**What you need to do:**
a. Using the text on the airline bailout, answer the following questions, one per line:
(i) How much money is the airline industry reportedly requesting?
(ii) By what year do airlines themselves estimate their climate pollution will triple?
(iii) By what percentage must U.S. airlines cut greenhouse gas emissions from domestic flights, and by what year, relative to which year's levels?
b. Write out the text on the airline bailout exactly, from "But as we proceed, let’s" up to and including "triple by 2050.".

**Text under study:**
= = = = = = =

COVID-19 — airline bailout must also help our kids avoid the next climate crisis
The airline industry is reportedly requesting $50 billion to help it recover from the damage caused by the coronavirus. That is triple the cost of the post 9/11 assistance it received. There’s no question that the virus has delivered a gut-punch to aviation. Any Congressional response should give priority to helping those most affected by this crisis, including aviation workers and their families.
But as we proceed, let’s remember the most profound lesson of the current crisis: the need to listen to the warnings of scientists. That means being mindful of the threat of climate change as Congress crafts its policy toward the airlines.
In short, we need to help those in desperate need today, while protecting our children and grandchildren from even greater harm in the future.
Since aviation produces a lot of climate pollution, assistance for the airlines should include requirements that they cut their emissions. Airlines produce more climate pollution than all but a handful of national economies — and they themselves estimate that will triple by 2050.
Aviation has shown remarkable resilience in the face of past crises. This one is vastly different in scope and depth. But once airlines recover from this one, ensuring they’re on a path to reduce emissions would be a big step in the battle against climate change. Plus, taxpayers, who are facing their own economic hardships, have the right to expect responsible behavior in exchange for bailouts. They shouldn’t have to fund private corporations only to see them create more costs for the public, in the form of climate change impacts.
That’s why any big package of assistance to the airline industry should require that in order to access funds, U.S. airlines must agree to abide by the targets they’ve already identified. They must reduce greenhouse gas emissions attributable to domestic flights by 50 percent by 2050 from 2005 levels, and meet an enforceable downward emissions trajectory with interim targets. To meet their commitments, airlines can use a combination of sustainable alternative fuels (SAF) and offsets, drawing on their own “four pillar” strategy.

= = = = = = =

**Data under study:**

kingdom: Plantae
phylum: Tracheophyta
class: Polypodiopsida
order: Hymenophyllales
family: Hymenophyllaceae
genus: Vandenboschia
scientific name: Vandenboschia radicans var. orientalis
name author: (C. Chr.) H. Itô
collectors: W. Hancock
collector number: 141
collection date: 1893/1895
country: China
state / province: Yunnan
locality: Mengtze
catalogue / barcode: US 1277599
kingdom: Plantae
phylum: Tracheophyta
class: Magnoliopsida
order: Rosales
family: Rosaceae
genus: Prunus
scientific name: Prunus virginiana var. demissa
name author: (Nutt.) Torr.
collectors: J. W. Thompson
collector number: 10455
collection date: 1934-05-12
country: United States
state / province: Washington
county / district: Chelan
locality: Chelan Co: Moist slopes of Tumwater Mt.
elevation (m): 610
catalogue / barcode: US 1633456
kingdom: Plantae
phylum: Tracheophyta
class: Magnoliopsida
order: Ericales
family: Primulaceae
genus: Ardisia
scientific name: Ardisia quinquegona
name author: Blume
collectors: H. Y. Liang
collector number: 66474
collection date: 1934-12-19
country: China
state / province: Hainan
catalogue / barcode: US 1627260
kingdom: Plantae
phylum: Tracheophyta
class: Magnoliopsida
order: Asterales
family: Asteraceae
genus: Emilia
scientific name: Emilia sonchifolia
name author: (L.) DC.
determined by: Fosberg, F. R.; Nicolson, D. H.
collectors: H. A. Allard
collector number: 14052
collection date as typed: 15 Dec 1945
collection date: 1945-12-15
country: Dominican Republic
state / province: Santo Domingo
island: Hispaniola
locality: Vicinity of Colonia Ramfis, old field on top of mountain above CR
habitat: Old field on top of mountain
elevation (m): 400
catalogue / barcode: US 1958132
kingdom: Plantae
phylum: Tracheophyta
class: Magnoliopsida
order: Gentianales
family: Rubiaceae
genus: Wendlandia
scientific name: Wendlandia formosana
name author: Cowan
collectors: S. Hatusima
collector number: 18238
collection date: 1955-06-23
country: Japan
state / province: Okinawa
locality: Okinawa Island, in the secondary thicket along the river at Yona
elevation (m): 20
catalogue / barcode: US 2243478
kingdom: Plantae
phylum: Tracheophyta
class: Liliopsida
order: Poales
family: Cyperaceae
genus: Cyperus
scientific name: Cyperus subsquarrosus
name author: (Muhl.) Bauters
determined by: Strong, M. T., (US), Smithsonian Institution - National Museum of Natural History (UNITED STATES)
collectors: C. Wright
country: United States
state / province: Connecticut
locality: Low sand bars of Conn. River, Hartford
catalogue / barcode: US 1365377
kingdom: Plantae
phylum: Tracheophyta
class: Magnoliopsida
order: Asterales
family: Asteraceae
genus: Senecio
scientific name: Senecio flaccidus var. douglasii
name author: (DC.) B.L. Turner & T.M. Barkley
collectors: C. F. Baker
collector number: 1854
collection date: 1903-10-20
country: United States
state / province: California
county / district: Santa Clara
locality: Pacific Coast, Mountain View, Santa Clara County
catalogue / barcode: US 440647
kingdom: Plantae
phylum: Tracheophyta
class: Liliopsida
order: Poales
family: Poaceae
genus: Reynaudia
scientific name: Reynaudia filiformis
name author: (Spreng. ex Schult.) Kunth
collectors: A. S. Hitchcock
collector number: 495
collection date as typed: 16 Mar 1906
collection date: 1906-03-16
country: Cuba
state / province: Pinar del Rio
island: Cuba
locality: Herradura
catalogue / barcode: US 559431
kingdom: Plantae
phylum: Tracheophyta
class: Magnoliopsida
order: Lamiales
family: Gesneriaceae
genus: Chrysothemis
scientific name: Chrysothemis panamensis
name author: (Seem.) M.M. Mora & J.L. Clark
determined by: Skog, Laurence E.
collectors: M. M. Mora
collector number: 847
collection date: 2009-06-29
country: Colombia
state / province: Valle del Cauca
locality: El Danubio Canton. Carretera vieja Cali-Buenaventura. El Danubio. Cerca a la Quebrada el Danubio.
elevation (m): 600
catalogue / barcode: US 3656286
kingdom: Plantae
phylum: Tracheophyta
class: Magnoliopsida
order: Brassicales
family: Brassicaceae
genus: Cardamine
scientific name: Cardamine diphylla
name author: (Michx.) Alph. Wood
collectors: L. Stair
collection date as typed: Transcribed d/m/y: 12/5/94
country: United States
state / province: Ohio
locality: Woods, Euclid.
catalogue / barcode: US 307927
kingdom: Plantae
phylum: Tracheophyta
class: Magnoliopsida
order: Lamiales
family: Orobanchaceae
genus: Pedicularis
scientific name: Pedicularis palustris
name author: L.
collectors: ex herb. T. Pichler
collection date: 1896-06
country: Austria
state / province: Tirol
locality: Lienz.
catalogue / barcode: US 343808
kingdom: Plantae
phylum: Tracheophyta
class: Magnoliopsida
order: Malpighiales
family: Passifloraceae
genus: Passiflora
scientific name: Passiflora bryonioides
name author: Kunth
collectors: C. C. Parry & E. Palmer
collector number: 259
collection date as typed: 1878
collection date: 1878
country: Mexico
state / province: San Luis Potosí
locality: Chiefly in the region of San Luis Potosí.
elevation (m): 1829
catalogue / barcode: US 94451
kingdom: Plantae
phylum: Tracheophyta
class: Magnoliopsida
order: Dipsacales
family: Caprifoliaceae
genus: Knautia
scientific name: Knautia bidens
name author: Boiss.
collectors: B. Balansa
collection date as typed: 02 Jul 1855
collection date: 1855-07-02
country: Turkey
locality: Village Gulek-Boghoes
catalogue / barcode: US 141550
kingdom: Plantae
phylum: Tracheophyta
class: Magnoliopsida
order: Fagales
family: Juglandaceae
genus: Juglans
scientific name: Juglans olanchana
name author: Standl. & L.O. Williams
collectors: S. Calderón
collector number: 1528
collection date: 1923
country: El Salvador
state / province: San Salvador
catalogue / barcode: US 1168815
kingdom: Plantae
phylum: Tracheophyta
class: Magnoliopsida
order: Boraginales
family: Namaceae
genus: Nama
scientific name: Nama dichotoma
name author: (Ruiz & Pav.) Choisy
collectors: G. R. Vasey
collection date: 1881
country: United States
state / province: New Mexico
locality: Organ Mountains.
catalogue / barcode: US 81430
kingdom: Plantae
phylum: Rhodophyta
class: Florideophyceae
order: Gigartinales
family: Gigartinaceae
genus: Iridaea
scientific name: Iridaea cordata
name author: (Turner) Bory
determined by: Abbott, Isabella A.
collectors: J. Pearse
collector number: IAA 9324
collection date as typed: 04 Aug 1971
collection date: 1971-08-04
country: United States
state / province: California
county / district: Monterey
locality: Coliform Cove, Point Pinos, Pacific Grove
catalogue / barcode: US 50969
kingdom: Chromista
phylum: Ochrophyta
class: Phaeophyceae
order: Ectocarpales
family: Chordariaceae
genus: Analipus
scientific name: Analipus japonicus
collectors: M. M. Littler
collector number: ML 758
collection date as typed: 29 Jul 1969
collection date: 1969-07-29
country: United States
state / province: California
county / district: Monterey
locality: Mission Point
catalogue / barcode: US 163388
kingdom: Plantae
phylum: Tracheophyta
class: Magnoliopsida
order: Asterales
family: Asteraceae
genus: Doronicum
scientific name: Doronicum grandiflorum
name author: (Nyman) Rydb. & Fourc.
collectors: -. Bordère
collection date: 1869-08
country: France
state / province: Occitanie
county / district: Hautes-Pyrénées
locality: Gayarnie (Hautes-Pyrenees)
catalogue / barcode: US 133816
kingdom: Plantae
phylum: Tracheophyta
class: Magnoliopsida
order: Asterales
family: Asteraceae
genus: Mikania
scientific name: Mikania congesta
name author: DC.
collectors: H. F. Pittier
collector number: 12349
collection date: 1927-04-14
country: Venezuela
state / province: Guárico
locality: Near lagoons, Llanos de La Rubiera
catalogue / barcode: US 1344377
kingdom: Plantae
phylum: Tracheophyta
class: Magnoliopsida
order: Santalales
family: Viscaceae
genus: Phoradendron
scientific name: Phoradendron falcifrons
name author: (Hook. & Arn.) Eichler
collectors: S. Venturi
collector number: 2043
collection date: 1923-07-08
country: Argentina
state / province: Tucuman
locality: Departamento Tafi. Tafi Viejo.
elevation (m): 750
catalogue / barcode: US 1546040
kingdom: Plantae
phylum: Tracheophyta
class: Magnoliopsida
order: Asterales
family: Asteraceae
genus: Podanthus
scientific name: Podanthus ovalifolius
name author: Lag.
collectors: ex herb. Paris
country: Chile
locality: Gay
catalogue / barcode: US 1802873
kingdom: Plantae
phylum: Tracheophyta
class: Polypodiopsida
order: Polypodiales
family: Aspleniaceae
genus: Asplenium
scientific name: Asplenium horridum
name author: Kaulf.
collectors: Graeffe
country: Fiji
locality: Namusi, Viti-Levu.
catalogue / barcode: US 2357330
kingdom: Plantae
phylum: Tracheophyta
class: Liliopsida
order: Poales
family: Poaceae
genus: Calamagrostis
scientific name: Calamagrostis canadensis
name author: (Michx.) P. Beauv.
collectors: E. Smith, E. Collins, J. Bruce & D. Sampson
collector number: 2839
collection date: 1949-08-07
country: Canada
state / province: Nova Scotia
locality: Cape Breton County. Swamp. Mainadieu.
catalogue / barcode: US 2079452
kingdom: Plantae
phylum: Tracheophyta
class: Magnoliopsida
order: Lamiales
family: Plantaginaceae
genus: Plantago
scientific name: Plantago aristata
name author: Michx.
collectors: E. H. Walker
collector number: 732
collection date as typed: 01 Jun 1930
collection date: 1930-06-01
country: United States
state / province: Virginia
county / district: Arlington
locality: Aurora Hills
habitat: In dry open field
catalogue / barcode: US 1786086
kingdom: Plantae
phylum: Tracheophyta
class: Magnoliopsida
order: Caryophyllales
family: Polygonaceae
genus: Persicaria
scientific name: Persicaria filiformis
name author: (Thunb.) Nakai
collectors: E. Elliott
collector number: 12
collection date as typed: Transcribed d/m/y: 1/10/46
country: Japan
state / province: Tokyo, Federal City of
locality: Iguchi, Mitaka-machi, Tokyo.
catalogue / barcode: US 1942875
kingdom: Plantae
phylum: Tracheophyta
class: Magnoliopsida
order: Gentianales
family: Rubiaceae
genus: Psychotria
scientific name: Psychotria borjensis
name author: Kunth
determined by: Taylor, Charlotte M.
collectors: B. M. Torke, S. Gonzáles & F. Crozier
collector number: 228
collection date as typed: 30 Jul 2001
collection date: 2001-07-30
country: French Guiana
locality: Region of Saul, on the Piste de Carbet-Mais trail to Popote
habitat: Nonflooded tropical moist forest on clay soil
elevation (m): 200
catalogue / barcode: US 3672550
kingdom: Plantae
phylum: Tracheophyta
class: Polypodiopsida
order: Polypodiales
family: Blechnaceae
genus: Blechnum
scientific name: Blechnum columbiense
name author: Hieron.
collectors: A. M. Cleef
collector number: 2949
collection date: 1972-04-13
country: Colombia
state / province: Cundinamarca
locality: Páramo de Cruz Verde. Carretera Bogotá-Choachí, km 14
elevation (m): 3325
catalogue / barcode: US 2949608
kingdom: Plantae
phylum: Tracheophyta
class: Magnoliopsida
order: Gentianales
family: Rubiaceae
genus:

= = = = = = =

**Solutions per task:**
a.
(i) $50 billion
(ii) 2050
(iii) 50 percent by 2050, from 2005 levels

b.
But as we proceed, let’s remember the most profound lesson of the current crisis: the need to listen to the warnings of scientists. That means being mindful of the threat of climate change as Congress crafts its policy toward the airlines.
In short, we need to help those in desperate need today, while protecting our children and grandchildren from even greater harm in the future.
Since aviation produces a lot of climate pollution, assistance for the airlines should include requirements that they cut their emissions. Airlines produce more climate pollution than all but a handful of national economies — and they themselves estimate that will triple by 2050.